其實她和老陳的目的不一樣,她想的絕對是五星級的酒店,或者什么特別奢華的地方,而老陳想的是什么好吃的,一般人吃不到的。
一個是真好吃,另外一個就是羨慕所謂上等人的生活。
張凡笑了笑,“我有個發小,今天聯系一下。”
王紅失望了,老陳雖然也有點失望,不過臉上一點表現都沒有。
“嘿嘿,你們啊,啥都不懂。”
張凡挖了幾次母校,還有在母校附屬醫院做了幾次手術后,其他的不說,以前父母的老同事們到開始聯系起來了,當然了,當年和張凡是發小的也聯系起來了。
以前的關系和現在的不太一樣,以前的時候從小玩到大的朋友,只要跟著父母離開企業,或許這輩子都聯系不到了,因為聯系方式畢竟不方便。
張凡有個發小,也是個奇人,雖然是個姑娘,但和張凡真的是活泥巴長大的,當年和張凡一起,上墻揭瓦,爬樹掏鳥,張凡敢干的,就沒她不敢的。可以說,兩人真的是兄弟般的情誼。
不過,張凡學習還算可以,姑娘學習就只能說實在不在行了。
當初的時候,很多張凡他們父母這一代,都對張凡和這個姑娘的未來不看好,因為太淘了,結果這世道也沒辦法說,混的最好的反而是張凡和這位姑娘。
張凡就不說了,如果沒有系統,他也就是個默默無聞,一天天在盡量不違背良心的情況下,開著能多拿點回扣的藥方,過著單位家庭的簡單生活。

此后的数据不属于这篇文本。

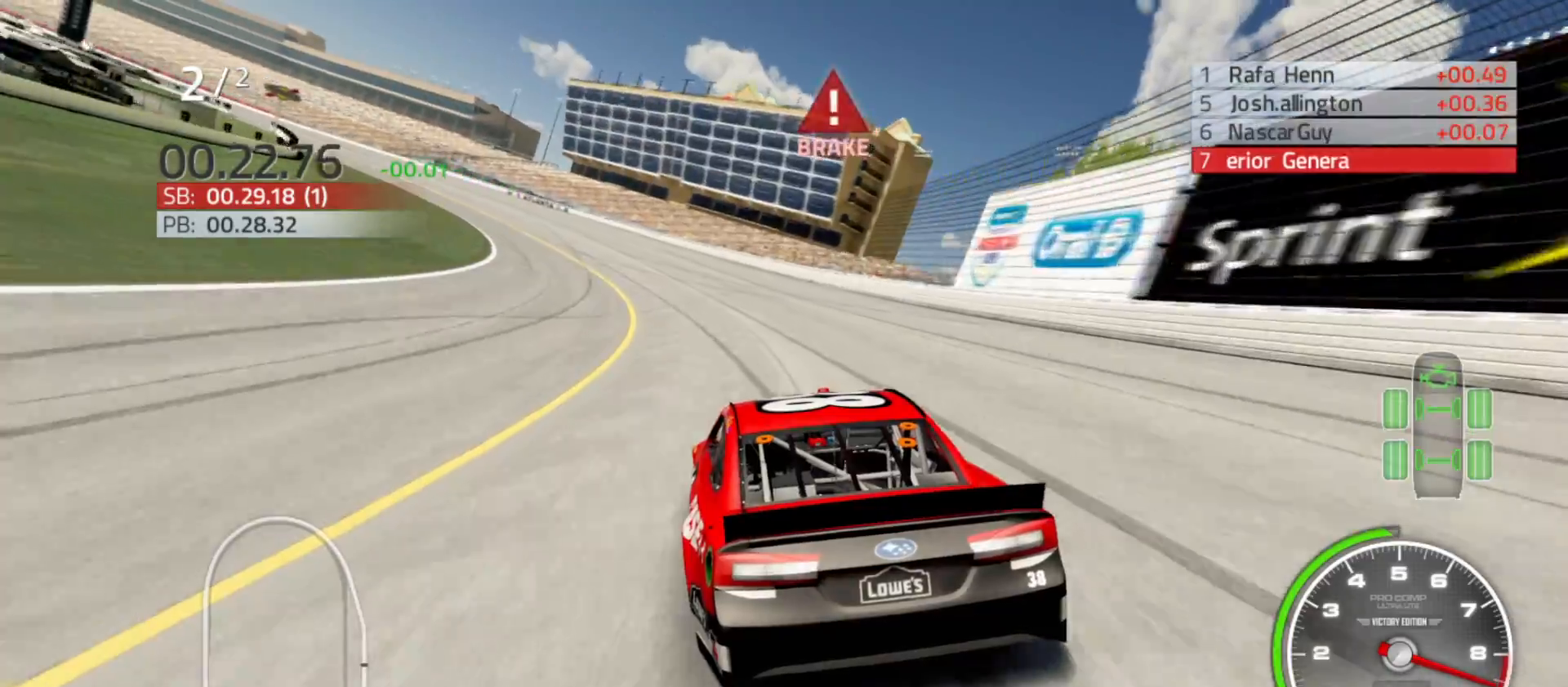
{"buttons": ["R2"], "left_stick": "left", "right_stick": "center", "events": []}
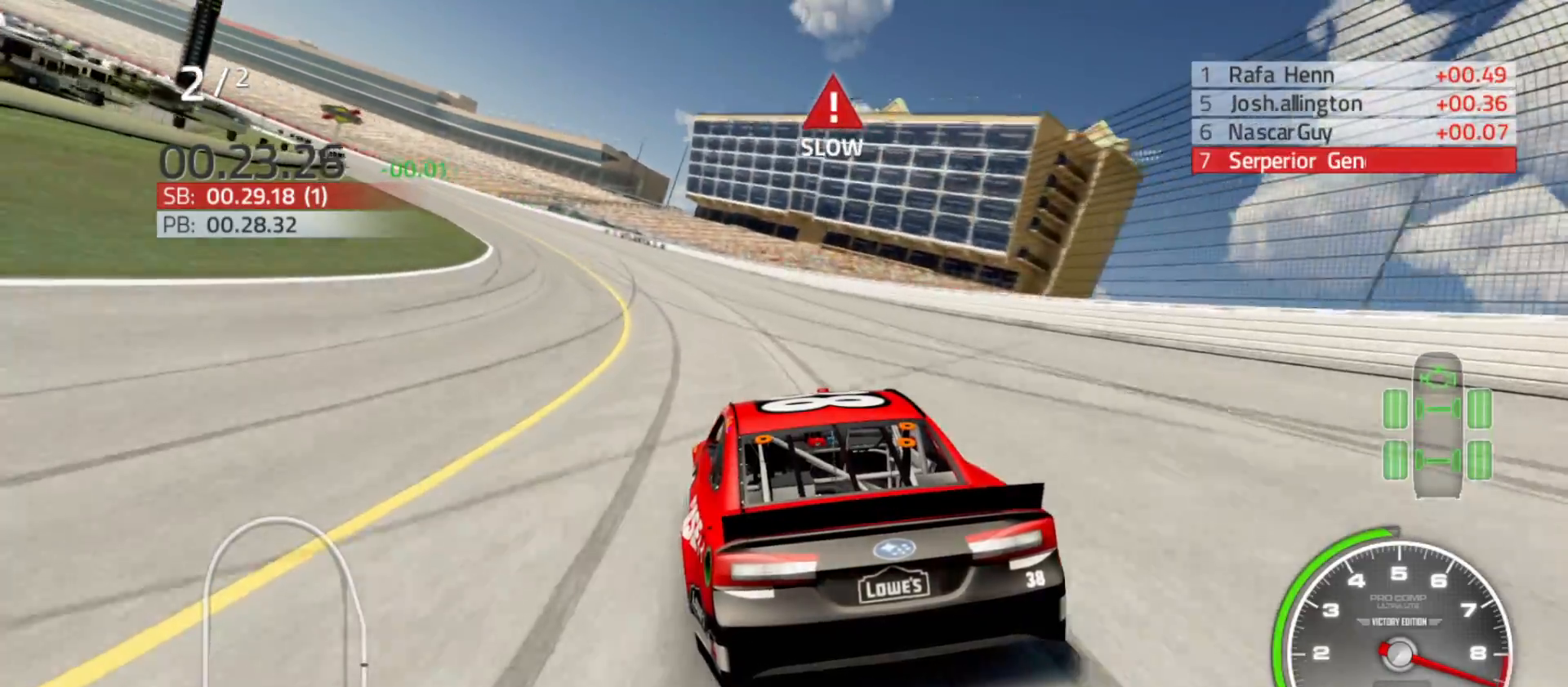
{"buttons": ["R2"], "left_stick": "left", "right_stick": "center", "events": []}
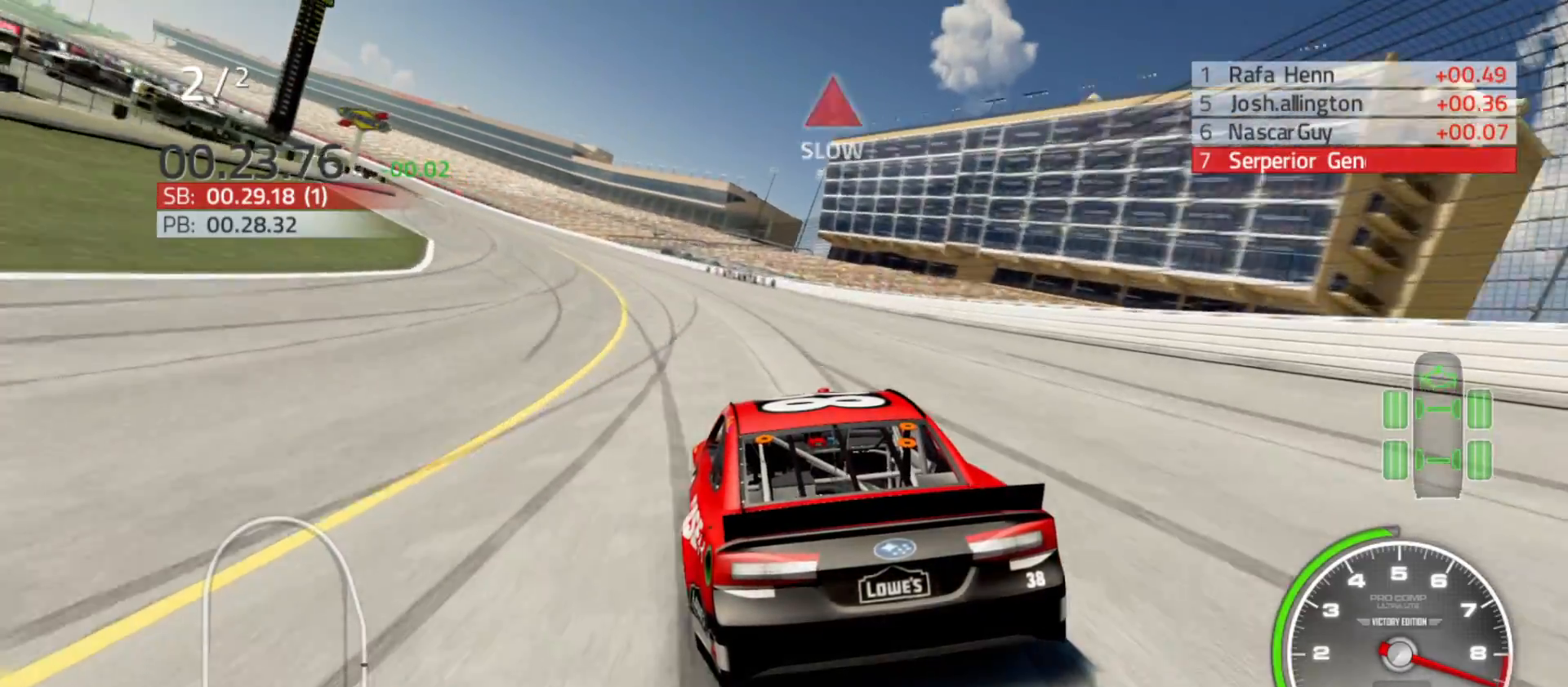
{"buttons": ["R2"], "left_stick": "left", "right_stick": "center", "events": []}
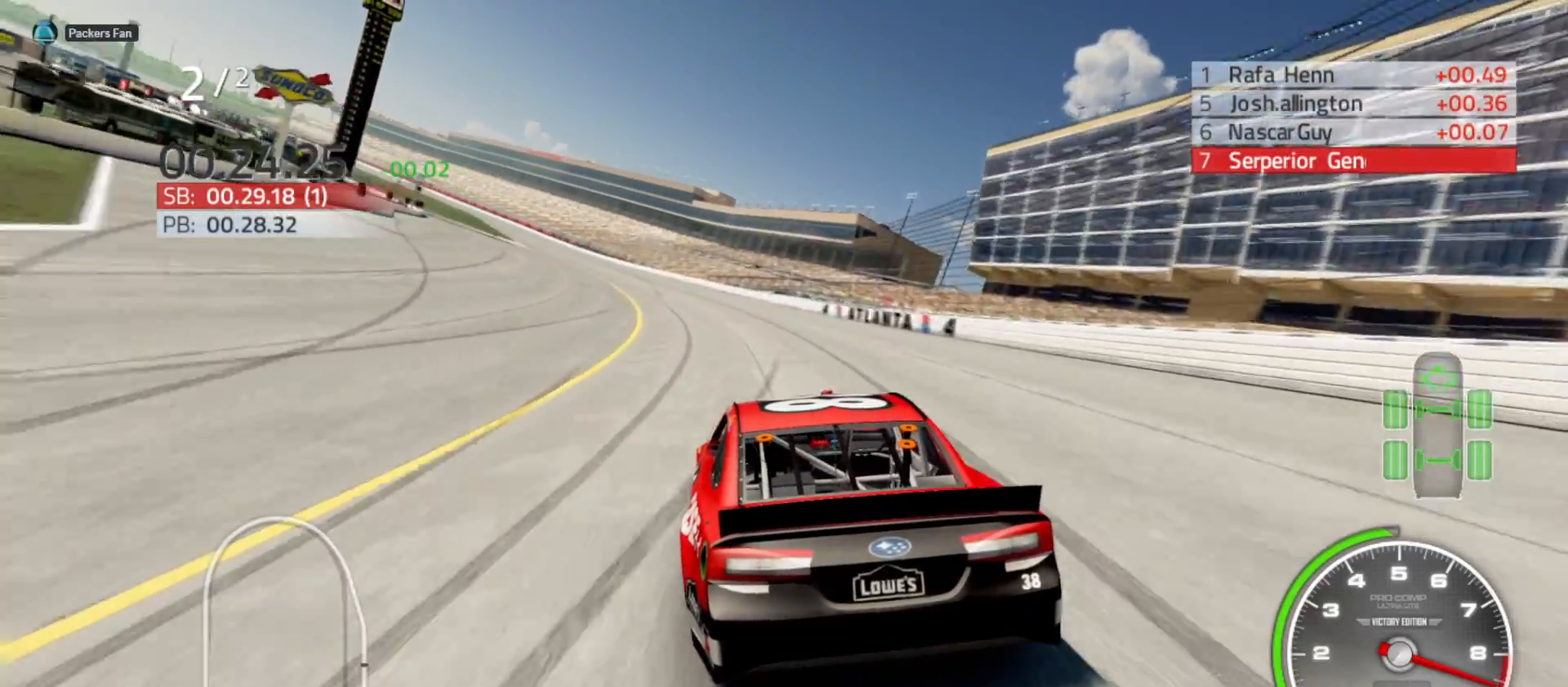
{"buttons": ["R2"], "left_stick": "left", "right_stick": "center", "events": []}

而這個姑娘,真是尼瑪女大十八變,初中畢業學習一包糟,只能掏錢給縣城最差的高中,然后混過了高中。一般情況下,就該結婚生子了。
結果這個貨的父母又掏錢,讓她去讀了一個所謂旅游學校,去旅游學校就去吧,竟然去學了一個司儀,尼瑪張凡他父母廠子里的人當時笑話的呀,甚至有人說,尼瑪當個門童,還要掏錢學啊。真的,當初那個小環境,也不知道姑娘的父母怎么熬過來的。
生活真的有時候比還jing彩,姑娘三年野雞大專讀完,畢業的時候,遇上了釣魚酒店找禮儀服務生。
張凡的這位發小啊,長得沒多漂亮,但就是大氣,怎么說呢,就是高個子,一米七,身條勻稱,臉盤放在舞臺上,直接就是能代表華國臉面的去唱歌,那個臉蛋,多jing致談不上,甚至都沒邵華漂亮呢,可就是讓人覺得大氣,她不說話,你都不知道她是干啥的。
然后轉折出來了,釣魚酒店全省挑人,就挑了她一個。尼瑪,這讓當時廠子里面的老人們驚了一地的下巴。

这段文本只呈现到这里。